(Beginning of Study text)

I feel that a lot of new users struggle with bubble, not just because there is a learning curve to the bubble platform itself, but because most are non-coders and do not have a background in database design.
Personally, once I began to understand database design a bit more, it had profound impacts on how I was able to build using bubble, especially when it came to ease of manipulating data.
I also feel, that a lot of new users forget about Google…that powerful search engine that can point you in the direction of the information you seek, mostly because it seems like our answers should be coming from the bubble forum. In my experience, I have learned a lot about bubble on the forum, but I’ve learned things that have improved my abilities off the forum for things like user experience design and database design, two crucial components to building a successful app.
One of the best resources I have come across using google when searching for database design models is a website called Vertabelo.
The site has lots of database models available with explanations for each data type involved, the different data fields in each and the relationships between them.
For anybody in need of guidance on database design, they should check it out.
They have different professional database designers who post articles that are basically how to tutorials. Here is a link to one designer who has database models that I find helpful for retail sales models.
If you can’t find what you are looking for…remember google. Just type in the search bar what type of database design you are in need of followed by “vertabelo” and they just might have an article on it.
I have somehow got some small tournaments functional, but am now ready to go to larger tournaments and the size is overwhelming and I just thought there must be a better way.
Thank you Thank you for the site. I have already found a tournament one built for Tennis tournaments. First read thru it appears there are some similarities to what I want to create for larger tournaments.
Very much agree on the importance of good database design, since it becomes the primary constraint in terms of business rules. Bubble allows flexibility in terms of lists, but these are not the same thing in terms of related tables. And design choices will impact both performance and the ease with which development can be done.
I need to spend more time on this site but my guess is that newbies should look at tutorials for PostgreSQL, which I think would be closest to Bubble, instead of more traditional databases like MySQL. (IIRC, Bubble uses PostgreSQL on the backend.)
Relating tables in Bubble is simply a matter of naming a field’s data type as the name of the table you want to link to. Embedding a foreign key in a table is not necessary.
For 99.9% of cases that will be the easiest way to develop as you don’t need to link tables in your search.
Postgres is largely irrelevant here as Bubble’s data worked the same way when it was on Elastic (very much not relational). Our tables are not Postgres tables. (Postgres allows for table inheritance which is certainly not how bubble does things).

(End of Study text)
(Beginning of Data)

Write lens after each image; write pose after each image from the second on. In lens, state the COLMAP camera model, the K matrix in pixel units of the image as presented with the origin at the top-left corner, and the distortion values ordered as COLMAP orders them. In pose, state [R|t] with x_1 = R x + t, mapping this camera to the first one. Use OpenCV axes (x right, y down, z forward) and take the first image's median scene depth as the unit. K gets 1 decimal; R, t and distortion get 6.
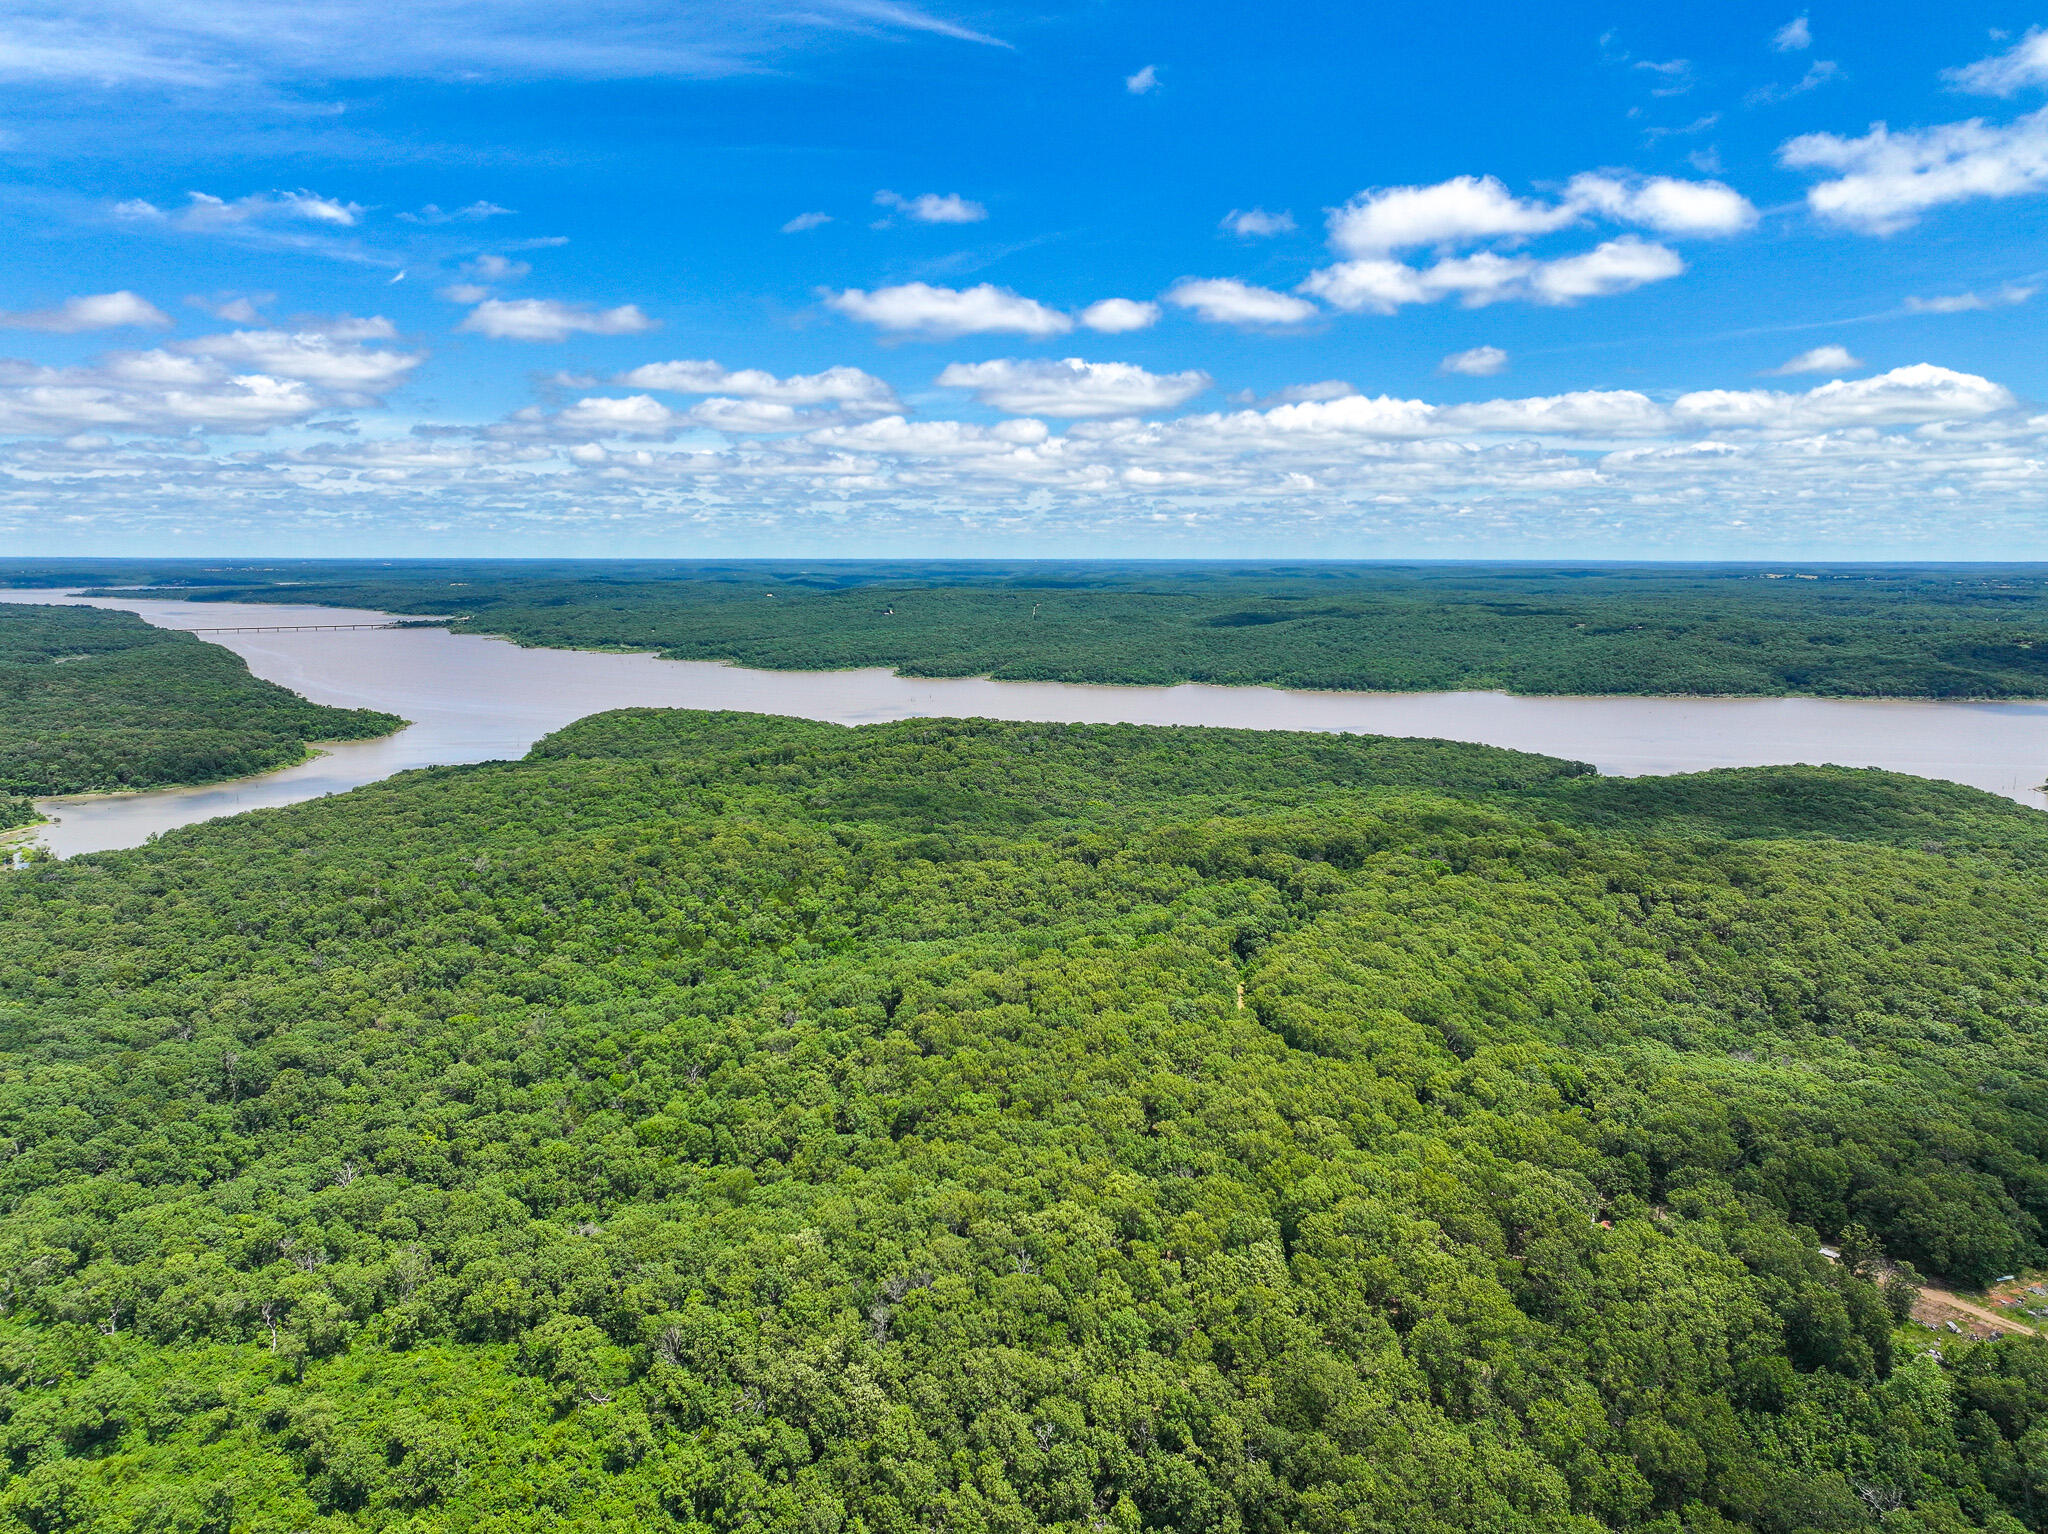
lens RADIAL K [[1445.3, 0, 1022.5], [0, 1445.3, 700.1], [0, 0, 1]] dist [-0.002067, 0.017263]
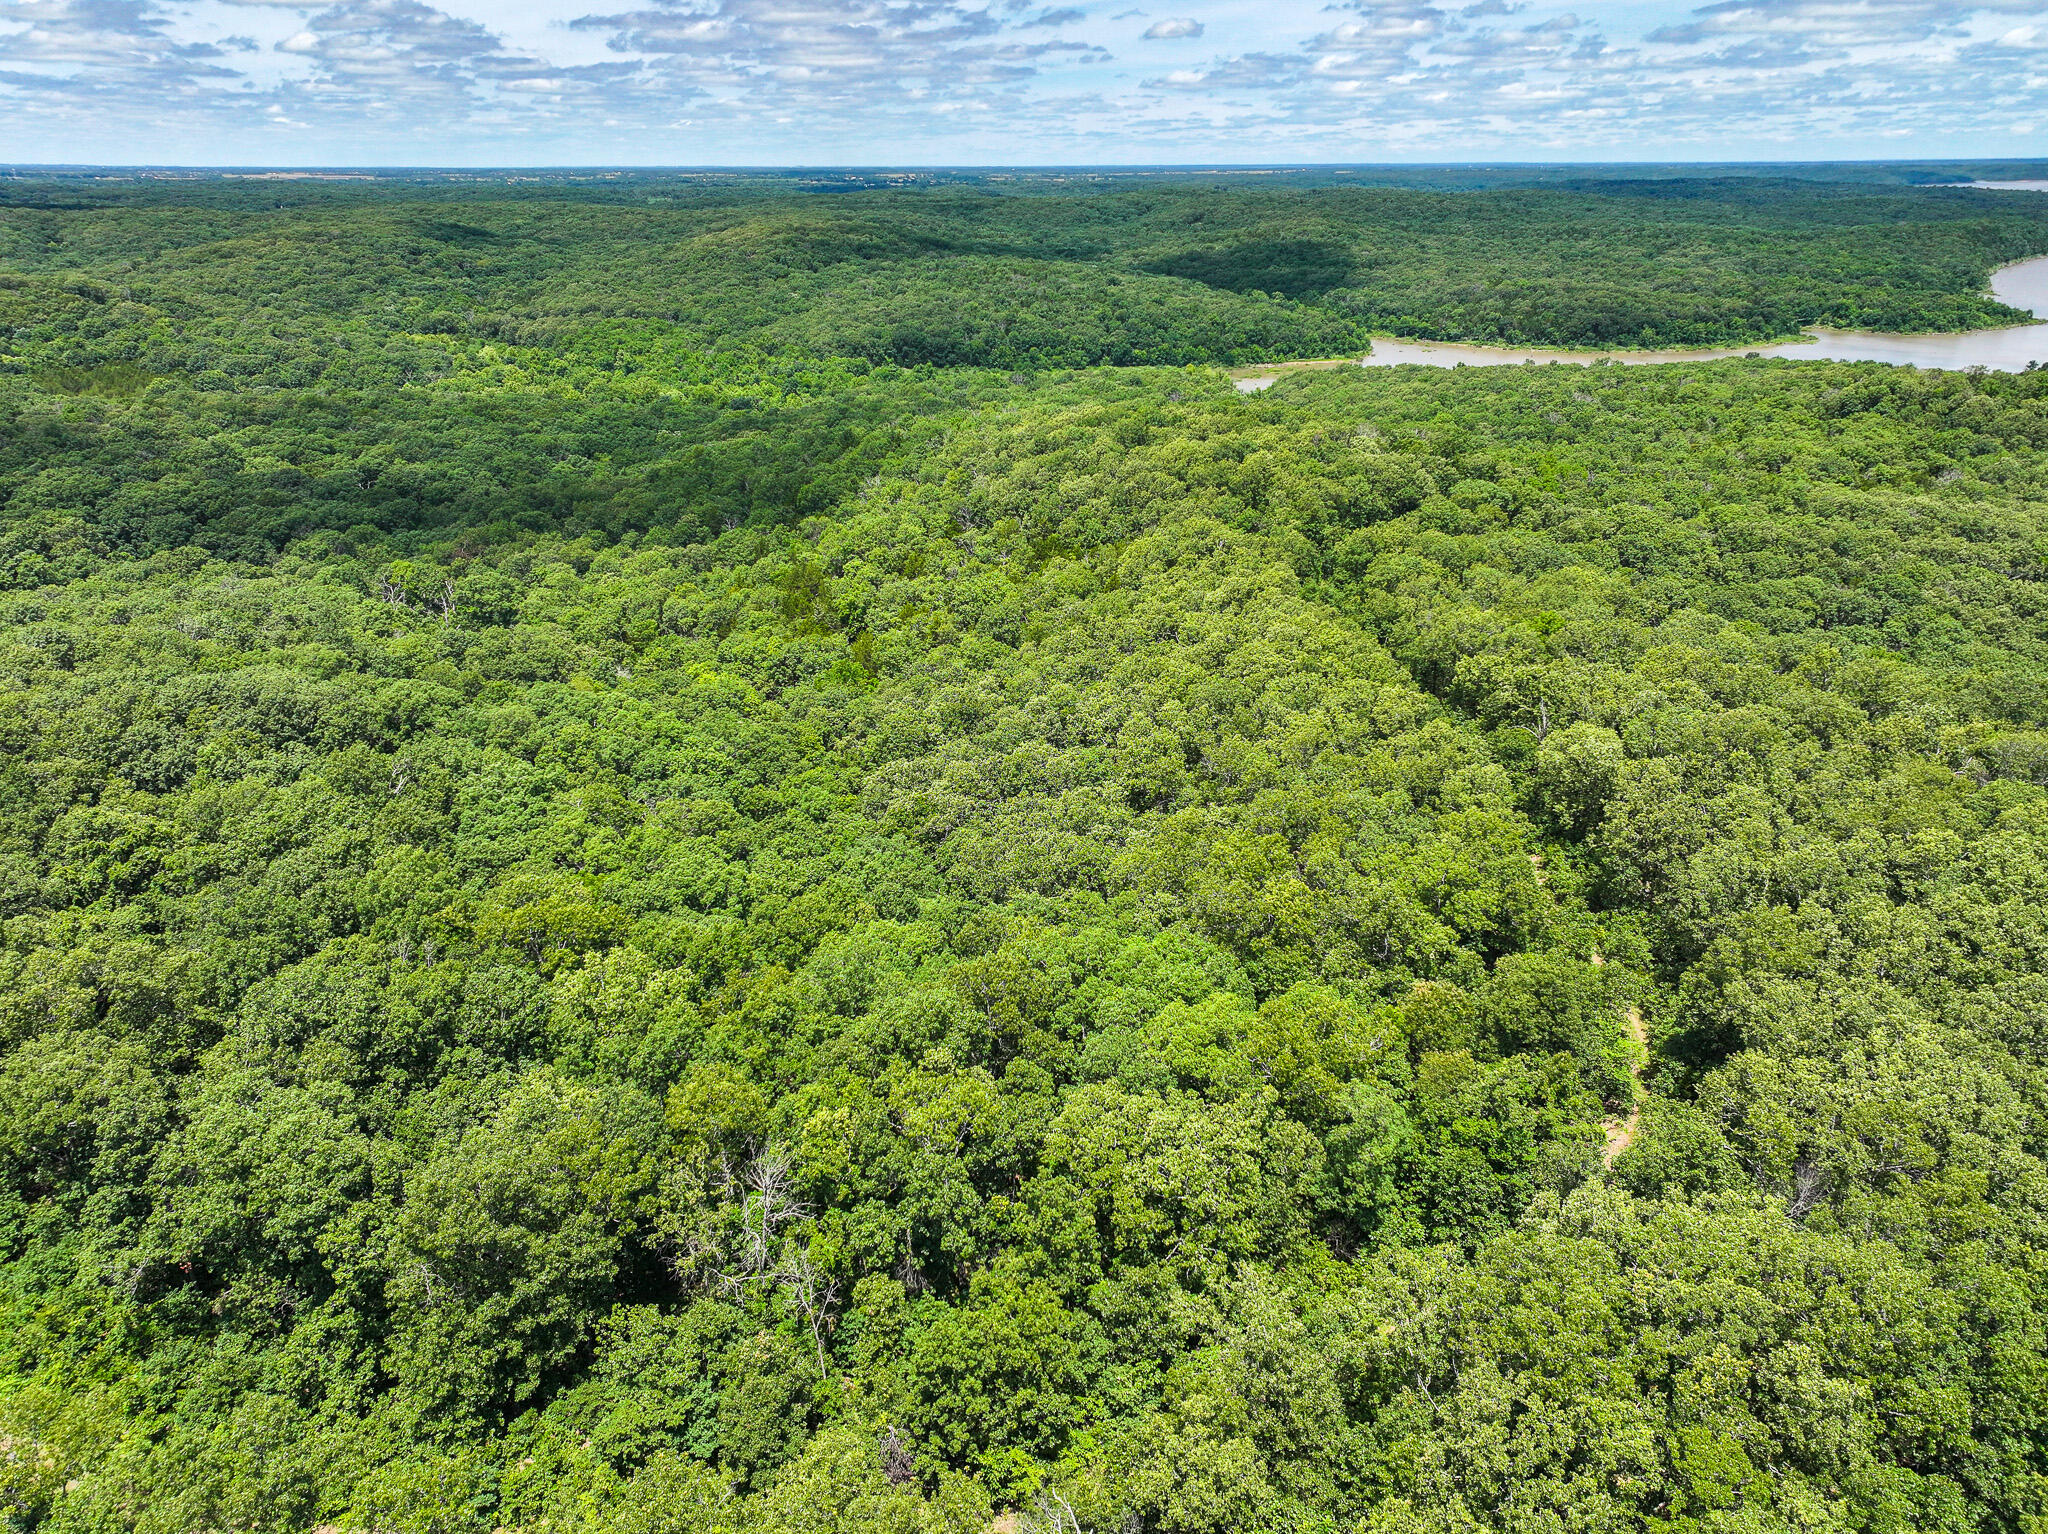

(End of Data)

About this task:
Answer these about the database design thread:
(a) Which website is recommended as a source of database design models?
(b) What kind of tournaments was the tournament model that one reader found built for?
(c) According to the final post, what was Bubble's data on before, when it worked the same way?

The answer:
(a) Vertabelo.
(b) Tennis tournaments.
(c) Elastic.